Wednesday, March 25, 2015

Opinion: Internet infrastructure can't be built in a reasonable time frame with limited, incremental funding

Want to boost rural tourism in Maine? Raise Internet speeds — Opinion — Bangor Daily News — BDN Maine: The catch is that corporate providers, like Time Warner Cable and FairPoint Communications, see no profit in extending fiber optics to remote, sparsely populated areas. So the state must be involved, and several remedies are being explored at the State House. Most of these approaches are “incrementalist”; that is, focused on giving slightly more funding to the ConnectME Authority. One proposal would authorize ConnectME to provide more grants so additional communities can plan for extending fiber-optic networks, creating wireless nodes and boosting connection speeds. Other bills propose small bonds to boost ConnectME’s funding.

Incrementalism, however, has fundamental limitations: Few rural communities are prepared to compete for limited ConnectME funds, and few low-density, low-income communities can afford broadband investment on their own. With incrementalism, it will take years, perhaps decades, to connect all of Maine.

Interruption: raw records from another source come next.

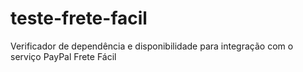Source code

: teste-frete-facil
=================

Verificador de dependência e disponibilidade para integração com o serviço PayPal Frete Fácil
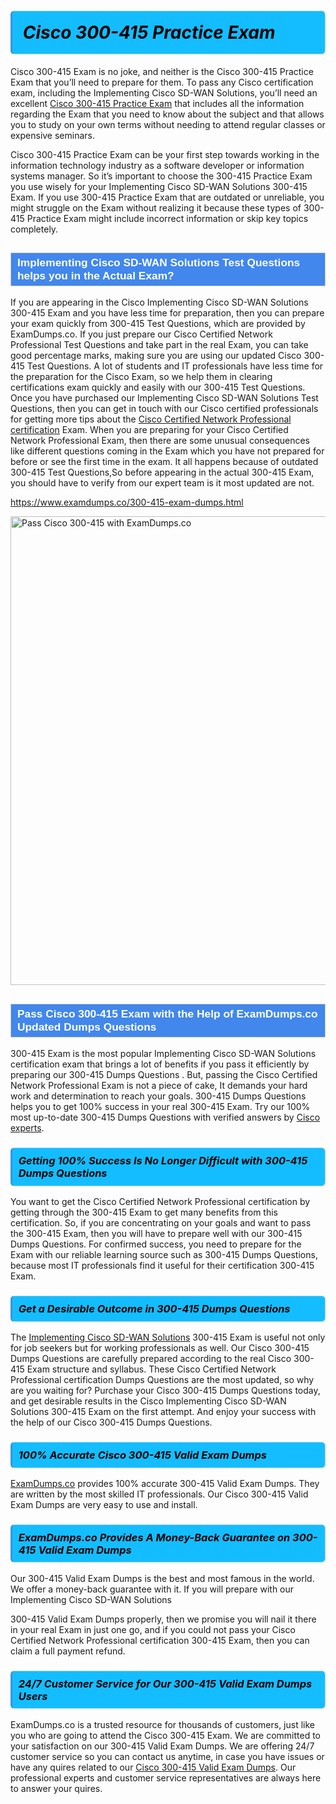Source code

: <h1>                <strong><span style="display: block; color: #000000; background: #14BDFF; border: 0.5px solid #AED6F1; border-left: 3px solid #3498DB; padding: .6em; border-radius: 6px;">                     <em>Cisco 300-415 <span class="exam_variation">Practice Exam</span> </em>                </span></strong>            </h1>                        <p>Cisco 300-415 Exam is no joke, and neither is the Cisco 300-415 <span class="exam_variation">Practice Exam</span> that you’ll need to prepare for them. To pass any Cisco certification exam,             including the Implementing Cisco SD-WAN Solutions, you’ll need an excellent <a href="https://www.examdumps.co/300-415-exam-dumps.html">Cisco 300-415 <span class="exam_variation">Practice Exam</span></a> that includes             all the information regarding the Exam that you need to know about the subject and that allows you to study on your own terms             without needing to attend regular classes or expensive seminars.</p>                        <p>Cisco 300-415 <span class="exam_variation">Practice Exam</span> can be your first step towards working in the information technology industry as a software developer or             information systems manager. So it’s important to choose the 300-415 <span class="exam_variation">Practice Exam</span> you use wisely for your             Implementing Cisco SD-WAN Solutions 300-415 Exam. If you use 300-415 <span class="exam_variation">Practice Exam</span>             that are outdated or unreliable, you might struggle on the Exam without realizing it because these types of 300-415 <span class="exam_variation">Practice Exam</span>             might include incorrect information or skip key topics completely.</p>                        <h2 style="background: #4287ec; border: 1px solid #cccccc; padding: 5px 10px;">                <span style="color: #ffffff;">                    <span style="font-size: 11pt;">                        <span style="line-height: normal;">                            <span style="font-family: Calibri,sans-serif;">                                <strong>                                    <span style="font-size: 13.0pt;">Implementing Cisco SD-WAN Solutions <span class="exam_variation2">Test Questions</span> helps you in the Actual Exam?</span>                                </strong>                            </span>                        </span>                    </span>                </span>            </h2>                        <p>If you are appearing in the Cisco Implementing Cisco SD-WAN Solutions 300-415 Exam and             you have less time for preparation, then you can prepare your exam quickly from 300-415 <span class="exam_variation2">Test Questions</span>, which are provided by ExamDumps.co.             If you just prepare our Cisco Certified Network Professional <span class="exam_variation2">Test Questions</span> and take part in the real Exam, you can take good percentage marks, making sure you are             using our updated Cisco 300-415 <span class="exam_variation2">Test Questions</span>. A lot of students and IT professionals have less time for the preparation for the Cisco Exam,             so we help them in clearing certifications exam quickly and easily with our 300-415 <span class="exam_variation2">Test Questions</span>. Once you have purchased our             Implementing Cisco SD-WAN Solutions <span class="exam_variation2">Test Questions</span>, then you can get in touch with our             Cisco certified professionals for getting more tips about the <a href="https://www.examdumps.co/ccnp-exam-dumps.html">Cisco Certified Network Professional certification</a> Exam. When you are preparing for your              Cisco Certified Network Professional Exam, then there are some unusual consequences like different questions coming in the Exam which you have not prepared            for before or see the first time in the exam. It all happens because of outdated 300-415 <span class="exam_variation2">Test Questions</span>,So before appearing in the actual             300-415 Exam, you should have to verify from our expert team is it most updated are not.</p>                        <p><a href="https://www.examdumps.co/300-415-exam-dumps.html">https://www.examdumps.co/300-415-exam-dumps.html</a></p>                        <p><a href="https://www.examdumps.co/"><img src="https://www.examdumps.co//images/banners/big-sale-20-percent-discount-offer-examdumps.jpg" class="postImage" alt="Pass Cisco 300-415 with ExamDumps.co" width="750"></a></p>                            <h2 style="background: #4287ec; border: 1px solid #cccccc; padding: 5px 10px;">                <span style="color: #ffffff;">                    <span style="font-size: 11pt;">                        <span style="line-height: normal;">                            <span style="font-family: Calibri,sans-serif;">                                <strong>                                    <span style="font-size: 13.0pt;">Pass Cisco 300-415 Exam with the Help of ExamDumps.co Updated <span class="exam_variation3">Dumps Questions</span></span>                                </strong>                            </span>                        </span>                    </span>                </span>            </h2>                        <p>300-415 Exam is the most popular Implementing Cisco SD-WAN Solutions certification exam that brings a             lot of benefits if you pass it efficiently by preparing our 300-415 <span class="exam_variation3">Dumps Questions</span> . But, passing the Cisco Certified Network Professional Exam is not a piece of cake,             It demands your hard work and determination to reach your goals. 300-415 <span class="exam_variation3">Dumps Questions</span> helps you to get 100% success in your real 300-415 Exam.             Try our 100% most up-to-date 300-415 <span class="exam_variation3">Dumps Questions</span> with verified answers by <a href="https://www.examdumps.co/cisco-exam-dumps.html">Cisco experts</a>.</p>                        <h3>                <strong>                    <span style="display: block; color: #000000; background: #14BDFF; border: 0.5px solid #AED6F1; border-left: 3px solid #3498DB; padding: .6em; border-radius: 6px;">                        <em>Getting 100% Success Is No Longer Difficult with 300-415 <span class="exam_variation3">Dumps Questions</span></em>                    </span>                </strong>            </h3>                        <p>You want to get the Cisco Certified Network Professional certification by getting through the 300-415 Exam to get many benefits from this certification.             So, if you are concentrating on your goals and want to pass the 300-415 Exam, then you will have to prepare well with our 300-415 <span class="exam_variation3">Dumps Questions</span>.             For confirmed success, you need to prepare for the Exam with our reliable learning source such as 300-415 <span class="exam_variation3">Dumps Questions</span>, because most             IT professionals find it useful for their certification 300-415 Exam.</p>                        <h3>                <strong>                    <span style="display: block; color: #000000; background: #14BDFF; border: 0.5px solid #AED6F1; border-left: 3px solid #3498DB; padding: .6em; border-radius: 6px;">                        <em>Get a Desirable Outcome in 300-415 <span class="exam_variation3">Dumps Questions</span></em>                    </span>                </strong>            </h3>                        <p>The <a href="https://www.examdumps.co/300-415-exam-dumps.html">Implementing Cisco SD-WAN Solutions</a> 300-415 Exam is useful not only for job seekers but             for working professionals as well. Our Cisco 300-415 <span class="exam_variation3">Dumps Questions</span> are carefully prepared according to the real Cisco 300-415 Exam structure and syllabus.             These Cisco Certified Network Professional certification <span class="exam_variation3">Dumps Questions</span> are the most updated, so why are you waiting for? Purchase your Cisco 300-415 <span class="exam_variation3">Dumps Questions</span> today,             and get desirable results in the Cisco Implementing Cisco SD-WAN Solutions 300-415 Exam on the first attempt.             And enjoy your success with the help of our Cisco 300-415 <span class="exam_variation3">Dumps Questions</span>.</p>                        <h3>                <strong>                    <span style="display: block; color: #000000; background: #14BDFF; border: 0.5px solid #AED6F1; border-left: 3px solid #3498DB; padding: .6em; border-radius: 6px;">                        <em>100% Accurate Cisco 300-415 <span class="exam_variation4">Valid Exam Dumps</span></em>                    </span>                </strong>            </h3>                        <p><a href="https://www.examdumps.co/">ExamDumps.co</a> provides 100% accurate 300-415 <span class="exam_variation4">Valid Exam Dumps</span>. They are written by the most skilled IT professionals.             Our Cisco 300-415 <span class="exam_variation4">Valid Exam Dumps</span> are very easy to use and install.</p>                        <h3>                <strong>                    <span style="display: block; color: #000000; background: #14BDFF; border: 0.5px solid #AED6F1; border-left: 3px solid #3498DB; padding: .6em; border-radius: 6px;">                        <em>ExamDumps.co Provides A Money-Back Guarantee on  300-415 <span class="exam_variation4">Valid Exam Dumps</span></em>                    </span>                </strong>            </h3>                        <p>Our 300-415 <span class="exam_variation4">Valid Exam Dumps</span> is the best and most famous in the world. We offer a money-back guarantee with it.             If you will prepare with our Implementing Cisco SD-WAN Solutions</p>            <p>300-415 <span class="exam_variation4">Valid Exam Dumps</span> properly, then we promise you will nail it there in your real Exam in just one go, and             if you could not pass your Cisco Certified Network Professional certification 300-415 Exam, then you can claim a full payment refund.</p>                        <h3>                <strong>                    <span style="display: block; color: #000000; background: #14BDFF; border: 0.5px solid #AED6F1; border-left: 3px solid #3498DB; padding: .6em; border-radius: 6px;">                        <em>24/7 Customer Service for Our 300-415 <span class="exam_variation4">Valid Exam Dumps</span> Users</em>                    </span>                </strong>            </h3>                        <p>ExamDumps.co is a trusted resource for thousands of customers, just like you who are going to attend the Cisco 300-415 Exam.             We are committed to your satisfaction on our 300-415 <span class="exam_variation4">Valid Exam Dumps</span>. We are offering 24/7 customer service so you can contact us anytime,             in case you have issues or have any quires related to our <a href="https://www.examdumps.co/300-415-exam-dumps.html">Cisco 300-415 <span class="exam_variation4">Valid Exam Dumps</span></a>. Our professional experts and customer service             representatives are always here to answer your quires.</p>                    
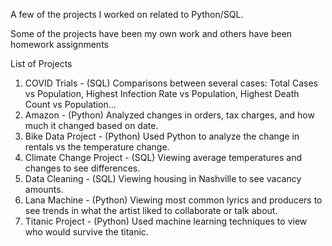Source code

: A few of the projects I worked on related to Python/SQL.

Some of the projects have been my own work and others have been homework assignments

List of Projects
1. COVID Trials - (SQL) Comparisons between several cases: Total Cases vs Population, Highest Infection Rate vs Population, Highest Death Count vs Population...
2.  Amazon - (Python) Analyzed changes in orders, tax charges, and how much it changed based on date.
3.  Bike Data Project - (Python) Used Python to analyze the change in rentals vs the temperature change.
4.  Climate Change Project - (SQL) Viewing average temperatures and changes to see differences.
5.  Data Cleaning - (SQL) Viewing housing in Nashville to see vacancy amounts.
6.  Lana Machine - (Python) Viewing most common lyrics and producers to see trends in what the artist liked to collaborate or talk about.
7.  Titanic Project - (Python) Used machine learning techniques to view who would survive the titanic.
   

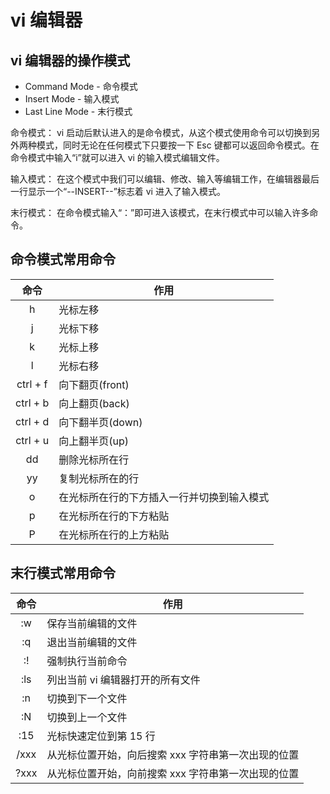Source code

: # vi 编辑器

## vi 编辑器的操作模式

- Command Mode - 命令模式
- Insert Mode - 输入模式
- Last Line Mode - 末行模式

命令模式：
vi 启动后默认进入的是命令模式，从这个模式使用命令可以切换到另外两种模式，同时无论在任何模式下只要按一下 Esc 键都可以返回命令模式。在命令模式中输入“i”就可以进入 vi 的输入模式编辑文件。

输入模式：
在这个模式中我们可以编辑、修改、输入等编辑工作，在编辑器最后一行显示一个“--INSERT--”标志着 vi 进入了输入模式。

末行模式：
在命令模式输入“：”即可进入该模式，在末行模式中可以输入许多命令。

## 命令模式常用命令

|   命令   | 作用                                       |
| :------: | ------------------------------------------ |
|    h     | 光标左移                                   |
|    j     | 光标下移                                   |
|    k     | 光标上移                                   |
|    l     | 光标右移                                   |
| ctrl + f | 向下翻页(front)                            |
| ctrl + b | 向上翻页(back)                             |
| ctrl + d | 向下翻半页(down)                           |
| ctrl + u | 向上翻半页(up)                             |
|    dd    | 删除光标所在行                             |
|    yy    | 复制光标所在的行                           |
|    o     | 在光标所在行的下方插入一行并切换到输入模式 |
|    p     | 在光标所在行的下方粘贴                     |
|    P     | 在光标所在行的上方粘贴                     |

## 末行模式常用命令

| 命令 | 作用                                                |
| :--: | --------------------------------------------------- |
|  :w  | 保存当前编辑的文件                                  |
|  :q  | 退出当前编辑的文件                                  |
|  :!  | 强制执行当前命令                                    |
| :ls  | 列出当前 vi 编辑器打开的所有文件                    |
|  :n  | 切换到下一个文件                                    |
|  :N  | 切换到上一个文件                                    |
| :15  | 光标快速定位到第 15 行                              |
| /xxx | 从光标位置开始，向后搜索 xxx 字符串第一次出现的位置 |
| ?xxx | 从光标位置开始，向前搜索 xxx 字符串第一次出现的位置 |
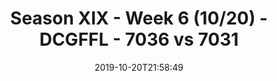 ---
title: Season XIX - Week 6 (10/20) - DCGFFL - 7036 vs 7031
teams_score:
- team: 7036
  score: 50
- team: 7031
  score: 51
mvp: AJ, Joe
game-ball: Brian, Pat
sportsperson: Kyle, Dom
season: 19
week: 6
date: '2019-10-20T21:58:49'
pageid: season-xix-week-6-10-20-7036-vs-7031
---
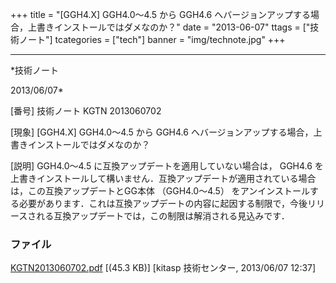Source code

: ﻿+++
title = "[GGH4.X] GGH4.0〜4.5 から GGH4.6 へバージョンアップする場合，上書きインストールではダメなのか？"
date = "2013-06-07"
ttags = ["技術ノート"]
tcategories = ["tech"]
banner = "img/technote.jpg"
+++

-----------------------------------------------------------------------------------------------------------------------------

*技術ノート

2013/06/07*


[番号]
技術ノート KGTN 2013060702

[現象]
[GGH4.X] GGH4.0〜4.5 から GGH4.6
へバージョンアップする場合，上書きインストールではダメなのか？

[説明]
GGH4.0〜4.5 に互換アップデートを適用していない場合は， GGH4.6
を上書きインストールして構いません．互換アップデートが適用されている場合は，この互換アップデートとGG本体
（GGH4.0〜4.5）
をアンインストールする必要があります．これは互換アップデートの内容に起因する制限で，今後リリースされる互換アップデートでは，この制限は解消される見込みです．


### ファイル

 
 


[KGTN2013060702.pdf](http://techreport.kitasp.net/attachments/download/1335/KGTN2013060702.pdf)
 [(45.3 KB)] [kitasp 技術センター, 2013/06/07
12:37]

Some progress is better than none, but ultimately rural Maine needs a “big push,” analogous to the New Deal’s Rural Electrification program that transformed life in rural America. The big push strategy’s basic premise is that broadband is critical for rural economic competitiveness and also a public good to which all should have access. Rural electrification relied on community-level planning, but it was also backed by massive public investment.

The author of this op-ed nails it. Internet infrastructure like any infrastructure is costly and can't be put in place in a reasonable time frame with limited, incremental funding. The states can't do it alone. The United States needs a national Internet initiative on the scale that built today's highway and electrical distribution infrastructures.